**Exercise prompt:**
Reproduce word for word the stretch of rows from the line containing "Reading bottom to" through the end of the rows, leaving out the pictures.

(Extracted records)
========================

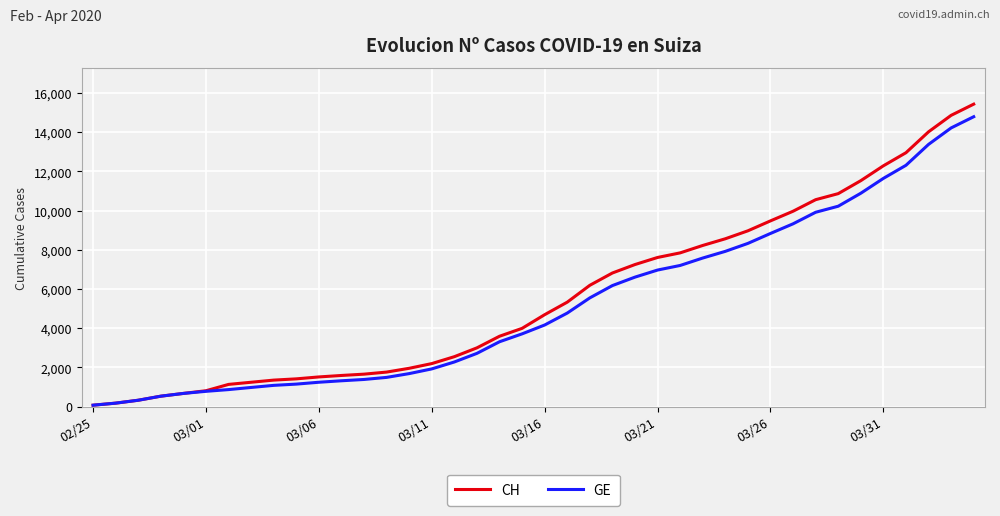

Which series has the largest range (max minus min)?

CH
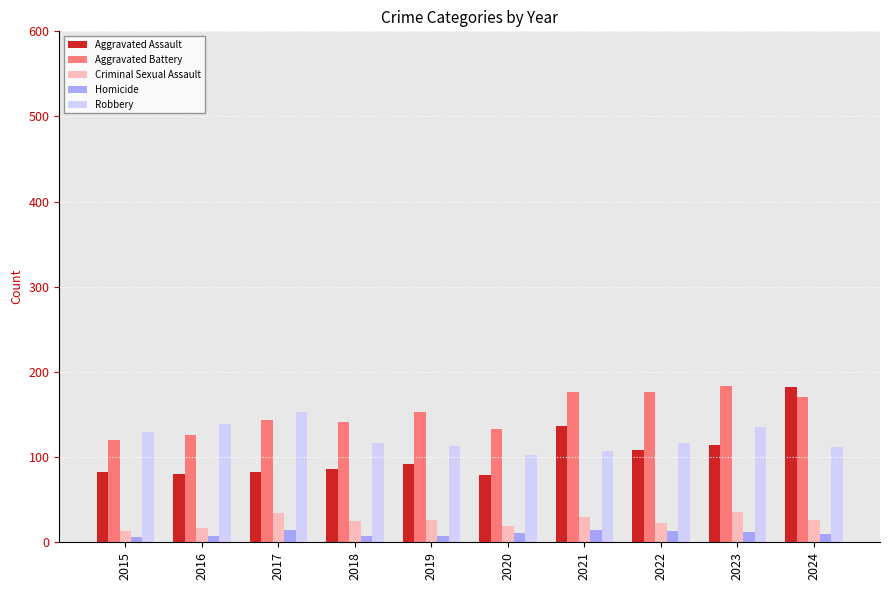

How many distinct data groups are displayed?

5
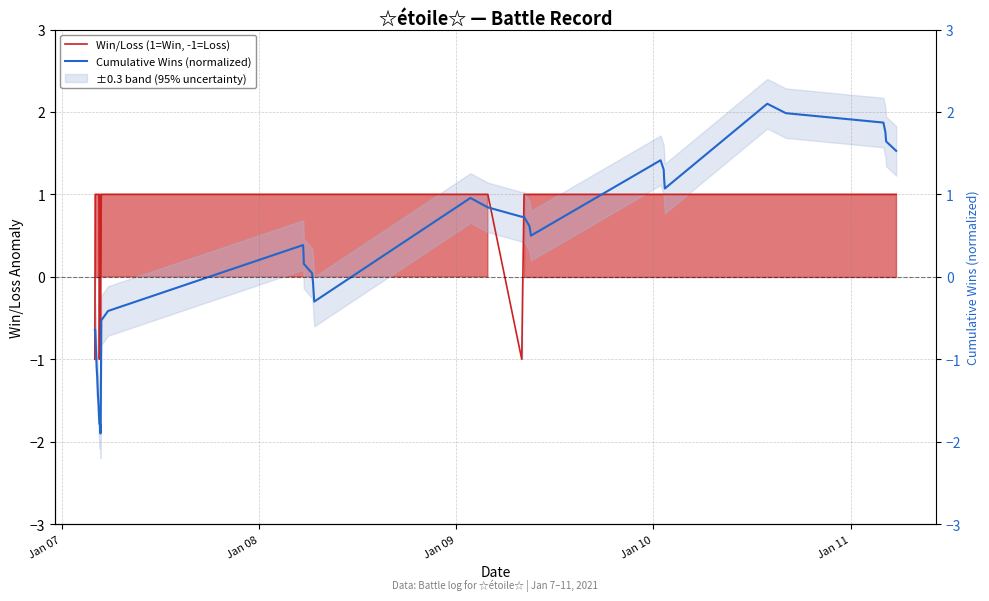

The Cumulative Wins (normalized) series shows 1.4 at 34. True or false?

False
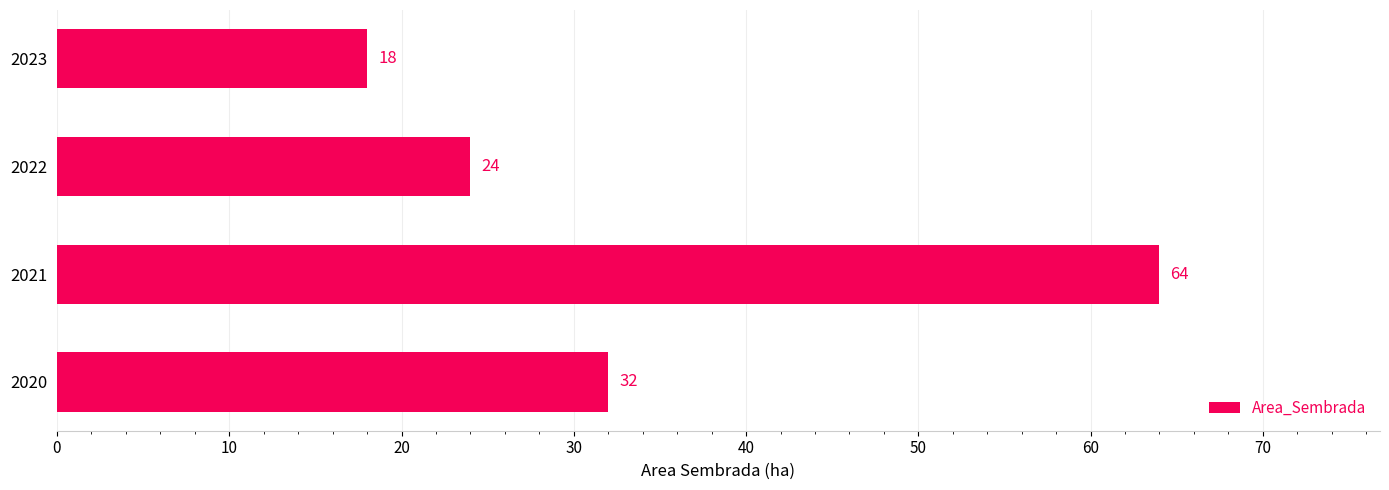

Reading bottom to top, what are all the values shown in this chart?

2020=32	2021=64	2022=24	2023=18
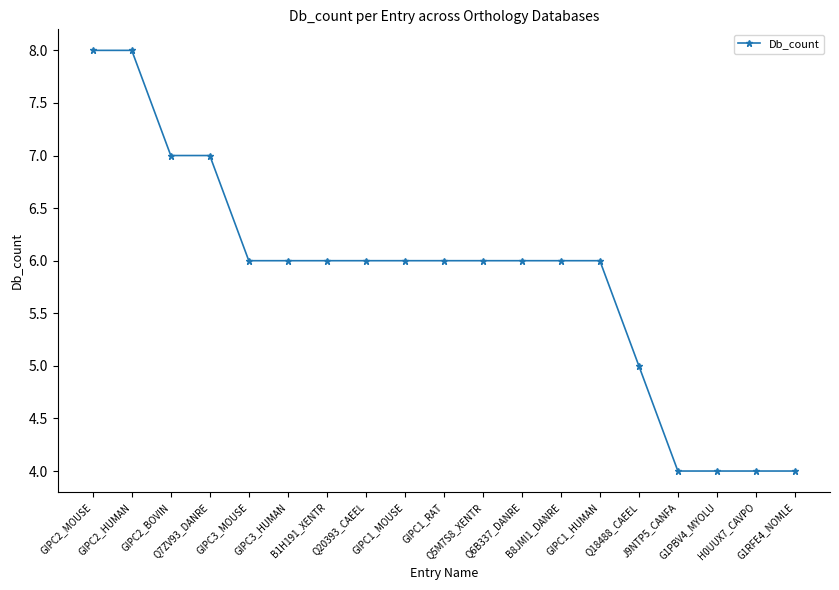

Between GIPC2_BOVIN and GIPC1_RAT, which is larger?

GIPC2_BOVIN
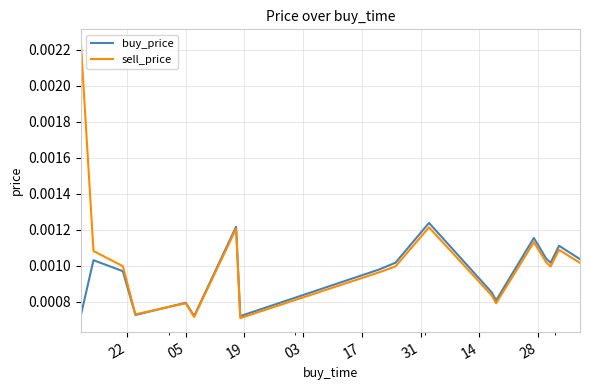

Which series has the largest total across all categories?

sell_price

========================

**Your response:**
Reading bottom to top, what are all the values shown in this chart?

2020=32	2021=64	2022=24	2023=18

Between GIPC2_BOVIN and GIPC1_RAT, which is larger?

GIPC2_BOVIN

Which series has the largest total across all categories?

sell_price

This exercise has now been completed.